• [PROBLEM TO WORK ON]:
Transcribe the entries exactly. Omit the pictures.

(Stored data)

•••

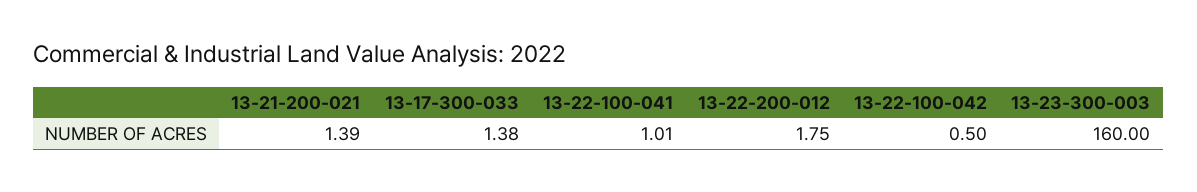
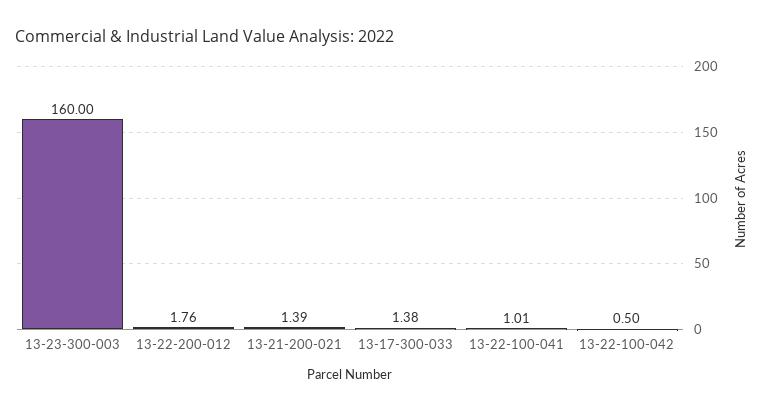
  {
    "13-21-200-021": 1.39,
    "13-17-300-033": 1.38,
    "13-22-100-041": 1.01,
-   "13-22-200-012": 1.75,
+   "13-22-200-012": 1.76,
    "13-22-100-042": 0.5,
    "13-23-300-003": 160
  }

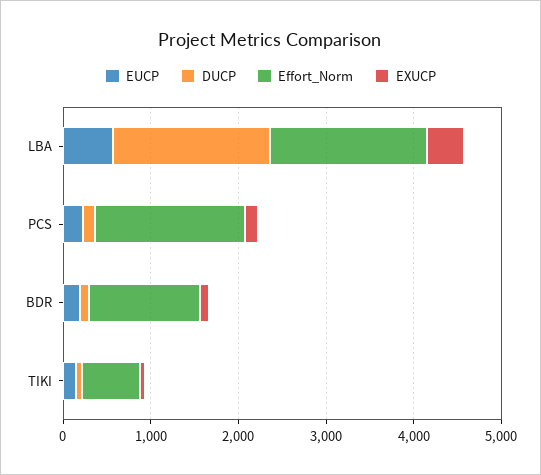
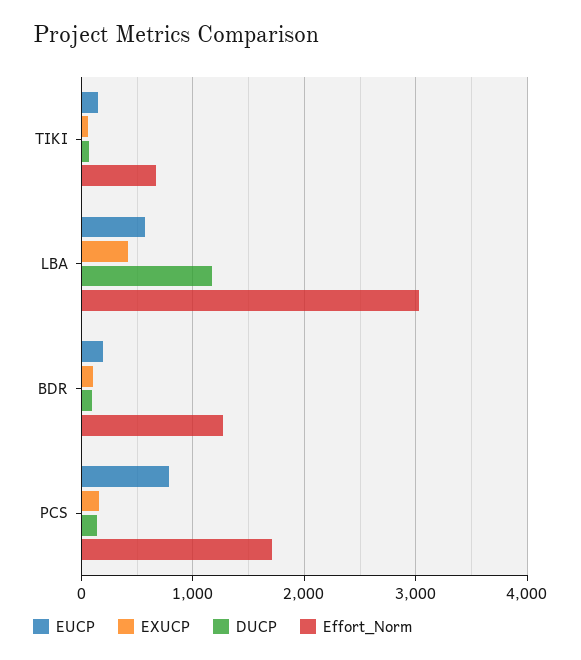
  {
    "EUCP": {
      "LBA": 600,
-     "PCS": 200,
+     "PCS": 800,
      "BDR": 200,
      "TIKI": 100
    },
    "DUCP": {
-     "LBA": 1800,
+     "LBA": 1200,
      "PCS": 100,
      "BDR": 100,
      "TIKI": 100
    },
    "Effort_Norm": {
-     "LBA": 1800,
+     "LBA": 3000,
      "PCS": 1700,
      "BDR": 1300,
      "TIKI": 700
    },
    "EXUCP": {
      "LBA": 400,
      "PCS": 200,
      "BDR": 100,
      "TIKI": 100
    }
  }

•••

• [EXERCISE RESPONSE]:
  {
    "13-21-200-021": 1.39,
    "13-17-300-033": 1.38,
    "13-22-100-041": 1.01,
-   "13-22-200-012": 1.75,
+   "13-22-200-012": 1.76,
    "13-22-100-042": 0.5,
    "13-23-300-003": 160
  }

  {
    "EUCP": {
      "LBA": 600,
-     "PCS": 200,
+     "PCS": 800,
      "BDR": 200,
      "TIKI": 100
    },
    "DUCP": {
-     "LBA": 1800,
+     "LBA": 1200,
      "PCS": 100,
      "BDR": 100,
      "TIKI": 100
    },
    "Effort_Norm": {
-     "LBA": 1800,
+     "LBA": 3000,
      "PCS": 1700,
      "BDR": 1300,
      "TIKI": 700
    },
    "EXUCP": {
      "LBA": 400,
      "PCS": 200,
      "BDR": 100,
      "TIKI": 100
    }
  }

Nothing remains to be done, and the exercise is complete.